■Online Journal NAGURICOM 沢栄の「白昼の死角」 |
第237章 ハリス氏の指名受諾演説/言葉の力が鳴り響いた
(2024年9月10日)
カマラ・ハリス米副大統領が8月22日に行った民主党大統領候補の指名受諾演説は、大統領選挙の形勢をどんでん返しにした。その演説は「言葉の力」を存分に発揮し、聞く者の心情を揺さぶり高揚させた。これを機に「もしトラ」から「確トラ」になりつつあった米大統領選の様相が、劇的に一転した。
劇場型手法
何が圧倒的な熱狂を呼んだのか。4日間にわたった米民主党大会は政治家の演説と共に人気歌手や俳優も登場するエンターテインメント仕立てとし、全米にテレビ、インターネットで報じられた。政治家の演説は、大統領選から撤退したジョー・バイデン大統領を皮切りに元大統領のビル・クリントンとヒラリー夫人、バラク・オバマとミッシェル夫人、と続けて盛り上げ、ピークの最終日にハリス登壇となった。
この劇場型手法が大成功したのだ。

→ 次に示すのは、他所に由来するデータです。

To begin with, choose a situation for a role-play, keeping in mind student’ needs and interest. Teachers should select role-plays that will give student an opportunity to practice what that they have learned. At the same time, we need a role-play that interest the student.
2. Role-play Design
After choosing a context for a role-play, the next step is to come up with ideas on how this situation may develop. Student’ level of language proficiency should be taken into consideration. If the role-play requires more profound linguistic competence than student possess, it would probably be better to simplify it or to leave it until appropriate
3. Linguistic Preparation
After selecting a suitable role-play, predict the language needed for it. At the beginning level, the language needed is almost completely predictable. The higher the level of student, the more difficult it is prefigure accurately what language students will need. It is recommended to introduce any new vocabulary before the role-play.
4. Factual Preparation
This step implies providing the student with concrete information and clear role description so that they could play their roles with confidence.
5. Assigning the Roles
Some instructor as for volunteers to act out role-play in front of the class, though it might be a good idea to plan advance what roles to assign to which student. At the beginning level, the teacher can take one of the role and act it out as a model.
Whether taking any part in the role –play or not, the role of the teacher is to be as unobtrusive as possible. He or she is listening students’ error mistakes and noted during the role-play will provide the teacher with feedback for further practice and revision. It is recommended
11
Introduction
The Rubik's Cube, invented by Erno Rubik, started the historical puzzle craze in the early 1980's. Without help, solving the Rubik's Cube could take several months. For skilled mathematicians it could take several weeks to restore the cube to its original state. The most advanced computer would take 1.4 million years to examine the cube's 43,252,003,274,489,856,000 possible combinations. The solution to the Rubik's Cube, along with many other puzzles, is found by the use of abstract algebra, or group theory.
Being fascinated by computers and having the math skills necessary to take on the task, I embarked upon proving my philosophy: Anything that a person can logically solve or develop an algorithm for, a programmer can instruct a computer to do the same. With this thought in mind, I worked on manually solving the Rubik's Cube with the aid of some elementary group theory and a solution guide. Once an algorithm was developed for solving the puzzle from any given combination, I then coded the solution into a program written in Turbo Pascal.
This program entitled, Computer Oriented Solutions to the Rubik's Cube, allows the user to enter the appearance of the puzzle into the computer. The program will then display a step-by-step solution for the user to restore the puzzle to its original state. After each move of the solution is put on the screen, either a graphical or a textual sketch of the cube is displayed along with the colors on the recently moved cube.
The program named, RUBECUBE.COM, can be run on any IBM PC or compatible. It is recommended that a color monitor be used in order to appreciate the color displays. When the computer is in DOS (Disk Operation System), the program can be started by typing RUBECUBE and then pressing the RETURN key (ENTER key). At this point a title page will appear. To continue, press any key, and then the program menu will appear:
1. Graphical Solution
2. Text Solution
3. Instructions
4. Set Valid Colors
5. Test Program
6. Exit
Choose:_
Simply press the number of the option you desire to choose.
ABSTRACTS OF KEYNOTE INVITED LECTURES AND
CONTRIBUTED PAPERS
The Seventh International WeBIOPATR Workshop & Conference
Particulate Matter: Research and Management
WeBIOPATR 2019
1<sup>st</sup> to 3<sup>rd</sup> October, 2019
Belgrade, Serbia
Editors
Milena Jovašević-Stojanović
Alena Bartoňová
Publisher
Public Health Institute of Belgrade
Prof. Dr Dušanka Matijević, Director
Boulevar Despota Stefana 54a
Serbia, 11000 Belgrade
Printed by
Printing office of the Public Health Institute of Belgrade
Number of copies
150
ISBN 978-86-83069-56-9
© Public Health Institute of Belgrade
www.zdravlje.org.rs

筆者はニューヨークの友人から当日、「バイデンの演説は見違えるほど素晴らしかった」と知らされ、早速その内容を確認した。一つのフレーズが目に留まった。「われわれは今なおアメリカの魂そのもののための戦いに入っている(We are still in the fight for the very soul of America)」
移民国家の米国では、人に分かりやすい、人を動かす言葉がとりわけ重要となる。政治スピーチが、移民国家を統合する最重要の統治ツールとなった。歴史的に政治家に名演説が多いのも、うなずける。
文体の革命
南北戦争時の1863年、北軍の勝利を決定付けたゲティズバーグの戦い。リンカーンはこの地でわずか3分間の演説を行ったが、そこに後に世界で知られる民主主義のキーワードを盛った。「人民の、人民による、人民のための政治は地上から滅びない。(Government of the people, by the people, for the people, shall not perish from the earth)」
ゲティズバーグ演説は「文体の革命だった」とも言われる。昔のゆったりした説教調をやめ、知恵をたっぷり盛っての最小限の言葉で多くを語った。
ハリス演説は、リンカーン以来の名スピーチの伝統を継ぐ感動的な出来栄えと思えた。物語性に富み、キーワードがちりばめられ、文体は短く、分かりやすい。均衡の取れた構成内容で、トランプ前大統領の主張と対比させ、自らの正当性を巧みに訴えた。
まず、自分とは何者かの自己紹介から始めた。ここで検察官になった理由を明かす。高校時代、義父に性的暴行を加えられている、と親友から告白され、正義心に火が付いたのだ。聴衆が、演説に耳を澄ます姿が目に浮かぶ。次いで、検察官のキャリアを通じ、唯一の依頼人は(分け隔てのない)「人々」だったと語り、全ての米国民のための大統領になる、と約束した。
キーワード
やがて第1のキーワードが現れる。トランプ統治の時代には後戻りしない(We are not going back)、である。「トランプが大統領になれば、連邦最高裁によって大統領に認められた免責特権を行使して、何をしでかすか考えてほしい。しかし、私たちは後戻りしない」と誓った。
経済政策についてはカギとなる「中間層の強化」をキーワードに打ち出した。トランプなら自分と億万長者の仲間のため、中間層出身のハリスなら中間層のための経済政策―と目的の違いを浮き立たせた。この政策に沿い中間層に対しトランプの増税とは逆の減税法案を通す、と明言した。
加えて「機会の経済(Opportunity Economy)」という新コンセプトを登場させる。誰もが競争するチャンス、成功するチャンスを持てる社会をつくる、と言う。そして労働者、小規模事業者、起業家に資金確保への道を開き、住宅、食料など生活必需品のコストを下げるとも語った。
選挙では基本的自由(Fundamental Freedom)がそもそも問われるとした。
中絶の自由に背を向けるトランプに対し、女性の産む産まないの自由を再び保障する法案に署名する、と宣言した。銃の暴力から安全に生きる自由に加え、きれいな空気を吸い、きれいな水を飲み、気候変動の危機から免れる環境に住む自由。これら基本的自由の成否を問題にした。
ハリス演説は、最後にアメリカの理想を正面から取り上げた。「アメリカが何者で何を支持しているかを互いに、そして世界に示そう。自由、機会、思いやり、尊厳、公平性、限りない可能性を支持している」と。
歴史に残る名演説となったことは間違いない。この直後、接戦州での支持率はハリス優勢に傾いた。言葉の力が鳴り響いた。